▶ TEXT PROVIDED:
※

It's like beating a dead horse. SF seems to making moves forward yet this just continues to hold their HW division back somewhat. Not to mention that he is a big HW and once Fedor would shut him down, the Frank Mir statement becomes null and void.


----------



## Blitzz (Apr 13, 2009)

Ruckus said:


> ^this^
> 
> It's like beating a dead horse. SF seems to making moves forward yet this just continues to hold their HW division back somewhat. Not to mention that he is a big HW and once Fedor would shut him down, the Frank Mir statement becomes null and void.


Because Overeem is a better grappler than Mir?


----------



## Ruckus (Oct 2, 2009)

Blitzz said:


> Because Overeem is a better grappler than Mir?


The statement was that Fedor is too small to fight the bigger HWs. Overeem is 6'5", 260 lbs...that's a big HW. Never said anything about grappling skills of Overeem vs. Mir, just the size comment. Hell, Rogers is the same size and he wanted no part on the ground with Fedor as well. I like Mir, but the statement has no validity IMO, just classic Mir.

※

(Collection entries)
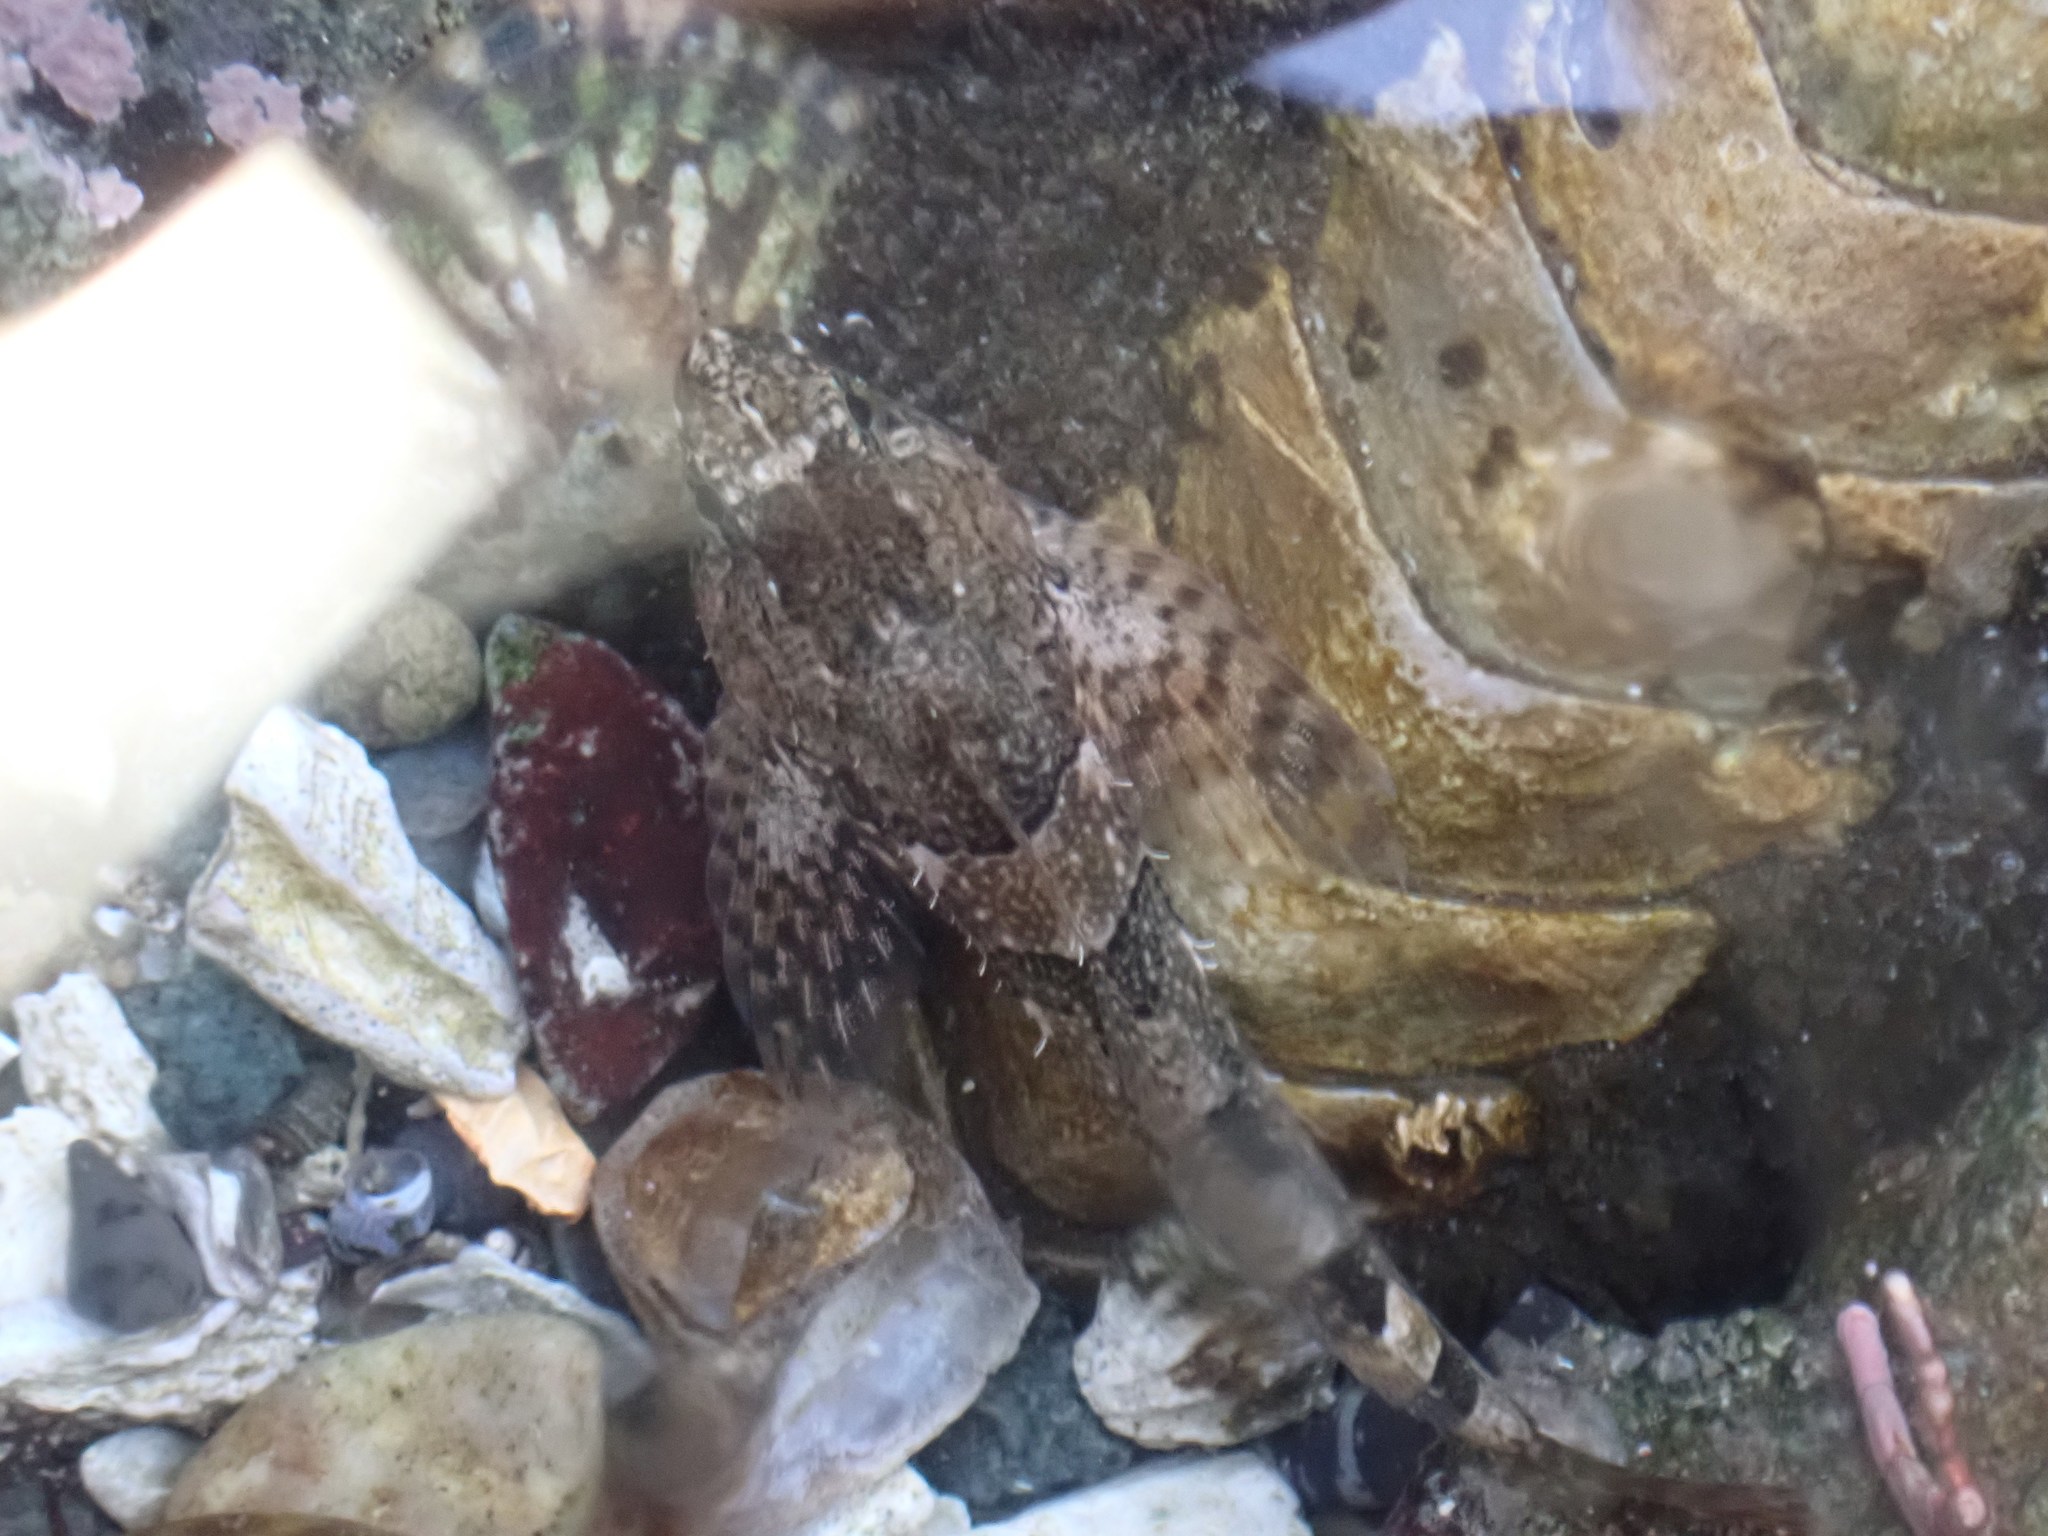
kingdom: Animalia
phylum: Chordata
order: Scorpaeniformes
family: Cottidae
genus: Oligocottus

※

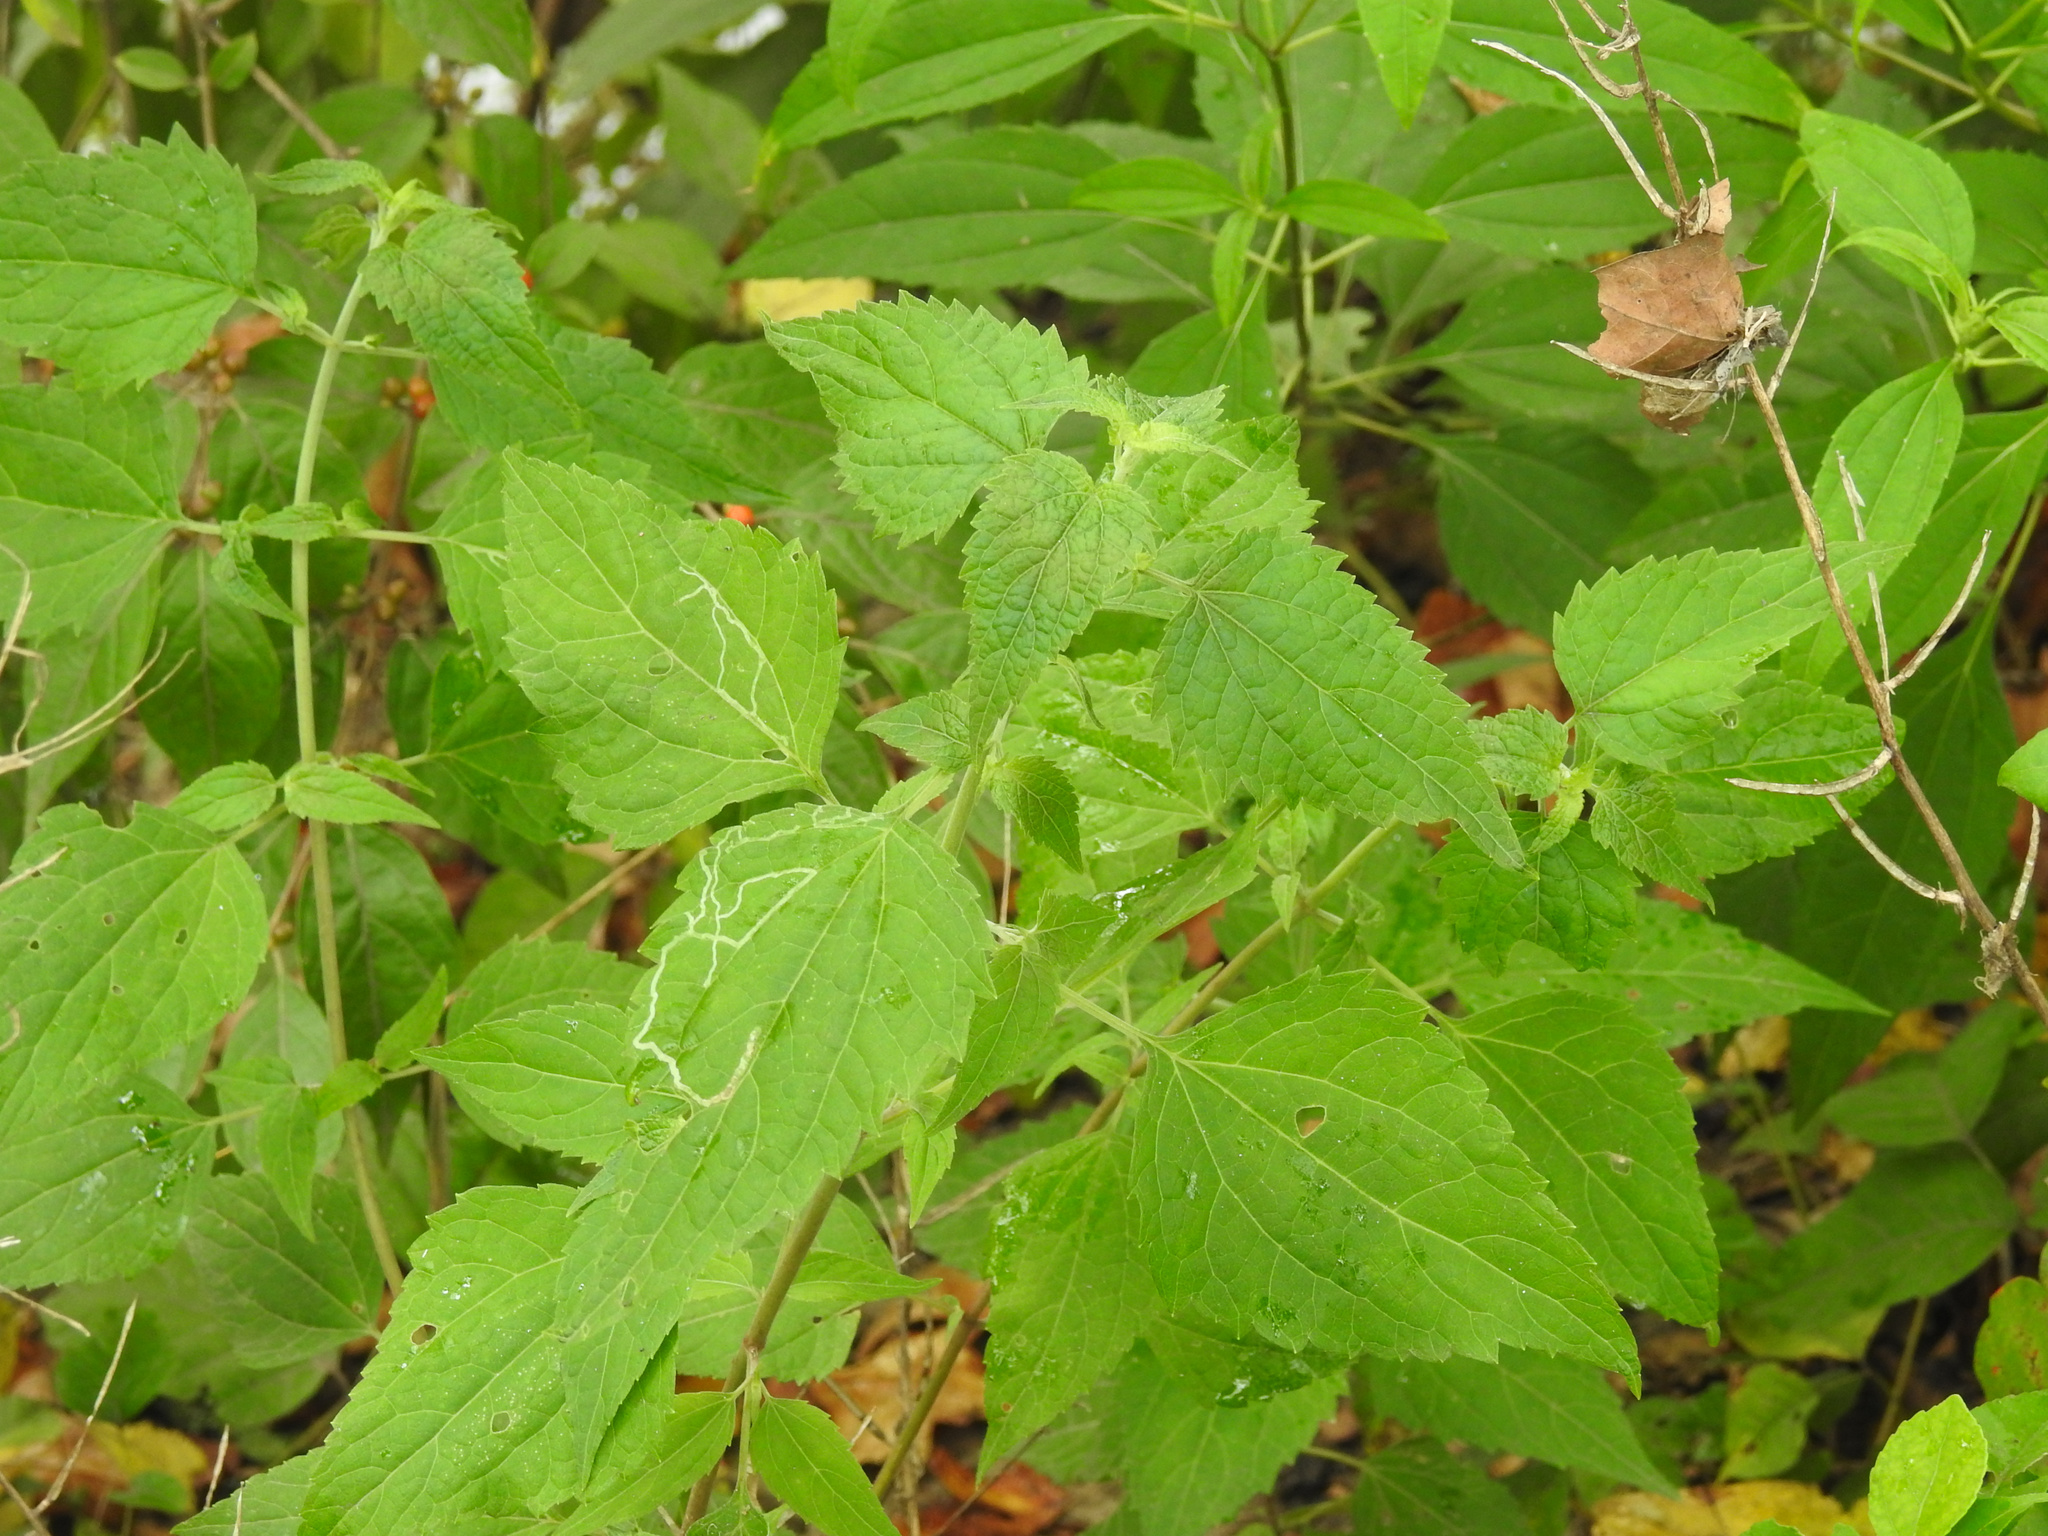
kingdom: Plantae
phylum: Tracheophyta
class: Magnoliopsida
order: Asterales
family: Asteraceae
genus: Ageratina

※

▶ STATED EXERCISE: Continue the forum discussion about Fedor and the heavyweight division, picking up after its final post.

▶ RESPONSE TO THE EXERCISE:
----------



## JWP (Jun 4, 2007)

JimmyJames said:


> So I guess you think Overeem can beat them both??????



ok i will clarify. i mean even higher level him, the cream of the crop who choose mma earlier on like anderson, machida, mousasi 

i was referring to bigger guys aswell

but yeh i do think he could definately catch them on a given day


----------



## Jimdon (Aug 27, 2008)

> Originally Posted by *JimmyJames*
> So I guess you think Overeem can beat them both??????


If Overeem can KO Badr, he can KO Fedor or Lesnar, not saying it's likely, but def possible.


----------



## khoveraki (Jun 28, 2009)

Jimdon said:


> If Overeem can KO Badr, he can KO Fedor or Lesnar, not saying it's likely, but def possible.


Agreed, and Overeem has THE BEST guillotine in MMA. And Brock's main take-down is the double scoop...


----------



## Cptmats (Dec 27, 2009)

Jimdon said:


> If Overeem can KO Badr, he can KO Fedor or Lesnar, not saying it's likely, but def possible.


I dont know if a 210 lb. Overoid could knock out anyone in the US, drug testing is a little better :thumbsup:


----------



## Diokhan (Jul 8, 2008)

Cptmats said:


> I dont know if a 210 lb. Overoid could knock out anyone in the US, drug testing is a little better :thumbsup:


He could prolly knock out the guy who gives him the cup to pee in, other than that I doubt he'll stop hiding from tests in japan anytime soon.


----------



## swpthleg (Dec 31, 2006)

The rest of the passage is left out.